Some Contributions to the History of Sociology. Section VII. Present Historical Methodology - Albion W. Small. Abstract: Attention is called again to the fact that Sections II-VII are not to be understood as appraisals of the persons of the methods discussed by standards which would satisfy historians. They merely emphasize elements in historiographic methodology which later exerted a formative influence upon sociology.

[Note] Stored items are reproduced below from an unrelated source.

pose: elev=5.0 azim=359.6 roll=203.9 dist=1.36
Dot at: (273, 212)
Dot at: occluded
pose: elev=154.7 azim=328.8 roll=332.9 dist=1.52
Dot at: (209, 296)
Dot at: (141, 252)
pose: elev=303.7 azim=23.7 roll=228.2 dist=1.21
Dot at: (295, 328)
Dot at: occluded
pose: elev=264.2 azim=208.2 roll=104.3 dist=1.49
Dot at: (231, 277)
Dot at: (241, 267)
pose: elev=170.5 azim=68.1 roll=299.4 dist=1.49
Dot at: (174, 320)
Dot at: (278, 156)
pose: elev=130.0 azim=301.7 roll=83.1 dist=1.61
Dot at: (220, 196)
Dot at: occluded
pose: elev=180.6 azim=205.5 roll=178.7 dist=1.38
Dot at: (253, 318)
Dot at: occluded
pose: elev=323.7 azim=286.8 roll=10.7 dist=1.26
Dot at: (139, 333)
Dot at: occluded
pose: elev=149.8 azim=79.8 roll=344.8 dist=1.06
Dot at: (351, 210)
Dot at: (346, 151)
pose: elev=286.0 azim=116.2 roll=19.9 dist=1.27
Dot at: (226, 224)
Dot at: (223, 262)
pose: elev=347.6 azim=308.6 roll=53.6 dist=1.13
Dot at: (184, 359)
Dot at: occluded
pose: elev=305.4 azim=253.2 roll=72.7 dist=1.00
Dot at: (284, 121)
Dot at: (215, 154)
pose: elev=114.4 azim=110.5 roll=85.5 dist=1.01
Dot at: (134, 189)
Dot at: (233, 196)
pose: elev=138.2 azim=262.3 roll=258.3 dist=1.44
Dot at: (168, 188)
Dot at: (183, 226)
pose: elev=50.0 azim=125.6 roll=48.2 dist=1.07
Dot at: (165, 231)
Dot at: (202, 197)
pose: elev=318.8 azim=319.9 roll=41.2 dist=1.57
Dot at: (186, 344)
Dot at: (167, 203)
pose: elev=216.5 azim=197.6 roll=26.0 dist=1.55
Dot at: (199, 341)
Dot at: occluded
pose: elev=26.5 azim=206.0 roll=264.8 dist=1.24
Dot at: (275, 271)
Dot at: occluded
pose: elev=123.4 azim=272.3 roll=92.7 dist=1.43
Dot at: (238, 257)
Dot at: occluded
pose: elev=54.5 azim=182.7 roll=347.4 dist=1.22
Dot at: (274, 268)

Foucauldian Gerontology: A Methodology for Understanding Aging - Jason L. Powell, Simon Biggs. Abstract: There has been a rise in recent years of a theoretical current entitled “Foucauldian gerontology”. Gerontology too as a discipline and praxis provides the space for the construction and dissemination of knowledge formation. To address this, the paper introduces some of the methodological tools from the scholarship of Michel Foucault. In particular, the paper locates concepts of archaeology, genealogy and technologies of self and highlights the importance and creative impact these have for social gerontology in the USA, UK and Australasia. The paper draws from examples from current gerontological research to illuminate the usefulness of such a Foucauldian approach for researching social gerontology.